**INPUT:**
* * * * *

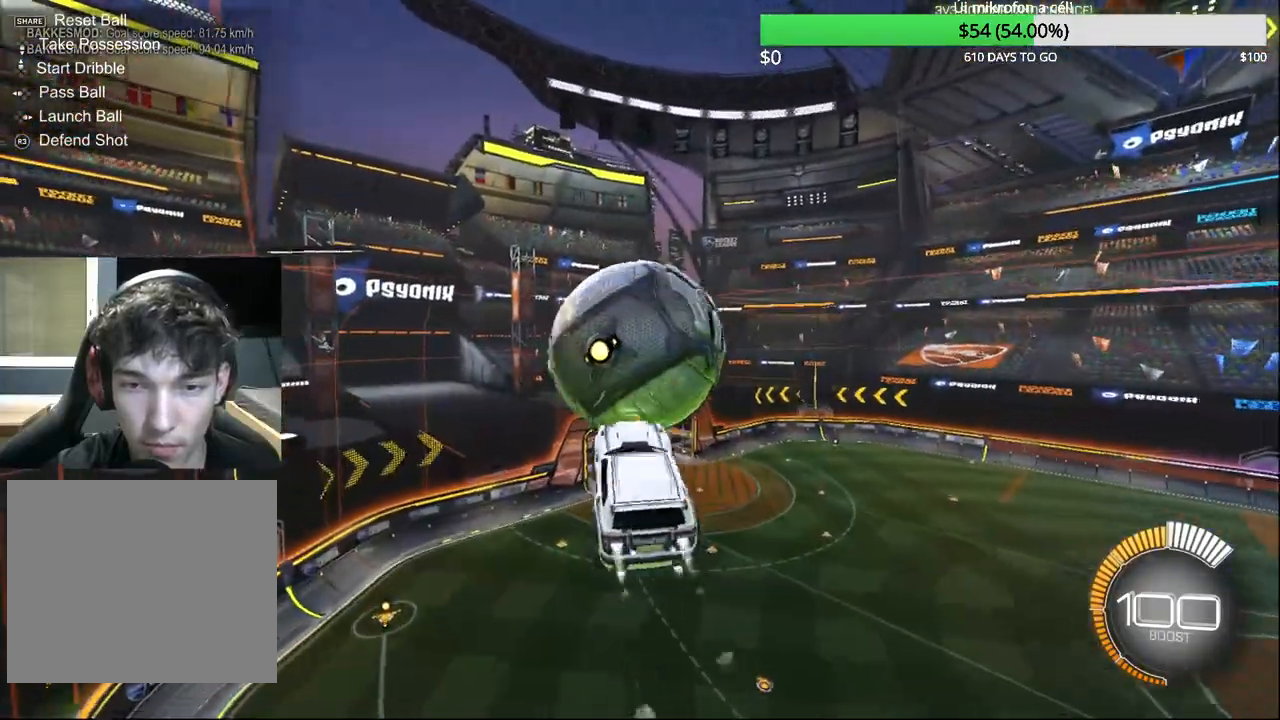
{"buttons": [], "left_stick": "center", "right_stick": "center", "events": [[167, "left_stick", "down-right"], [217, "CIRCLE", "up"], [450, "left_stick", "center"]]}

* * * * *

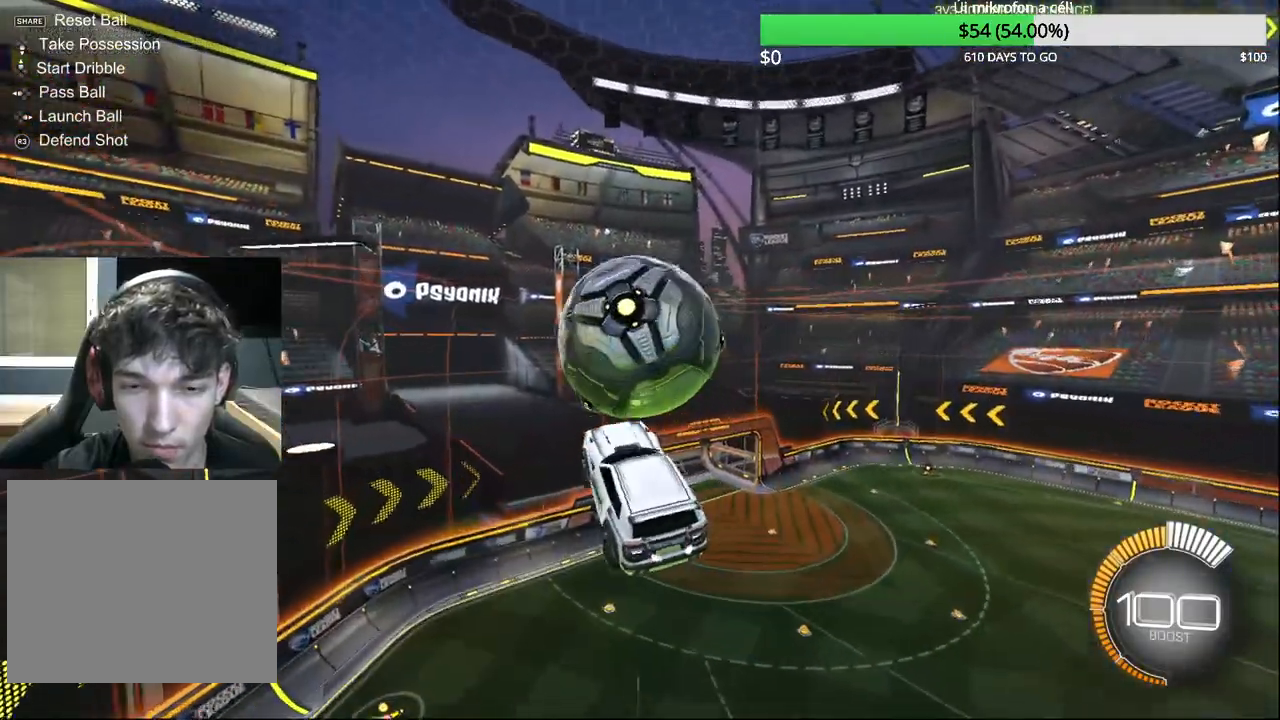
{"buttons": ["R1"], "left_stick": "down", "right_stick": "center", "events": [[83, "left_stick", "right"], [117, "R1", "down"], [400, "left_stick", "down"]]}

* * * * *

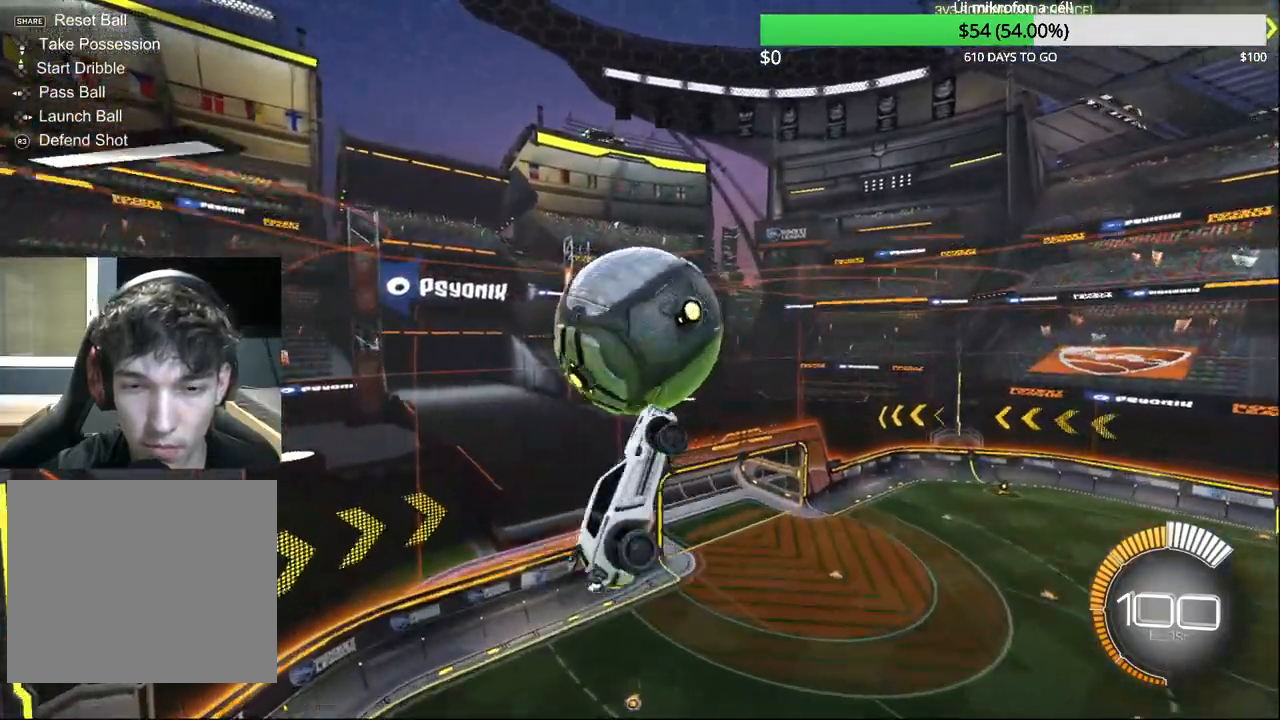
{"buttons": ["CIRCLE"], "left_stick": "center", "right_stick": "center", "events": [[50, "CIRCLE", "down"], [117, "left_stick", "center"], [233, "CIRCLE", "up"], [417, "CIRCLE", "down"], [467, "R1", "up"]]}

* * * * *

**TASK DIRECTIONS:** Search the material for "CIRCLE" and copy each matching line.

**REPLY TO THE EXERCISE:**
{"buttons": [], "left_stick": "center", "right_stick": "center", "events": [[167, "left_stick", "down-right"], [217, "CIRCLE", "up"], [450, "left_stick", "center"]]}
{"buttons": ["CIRCLE"], "left_stick": "center", "right_stick": "center", "events": [[50, "CIRCLE", "down"], [117, "left_stick", "center"], [233, "CIRCLE", "up"], [417, "CIRCLE", "down"], [467, "R1", "up"]]}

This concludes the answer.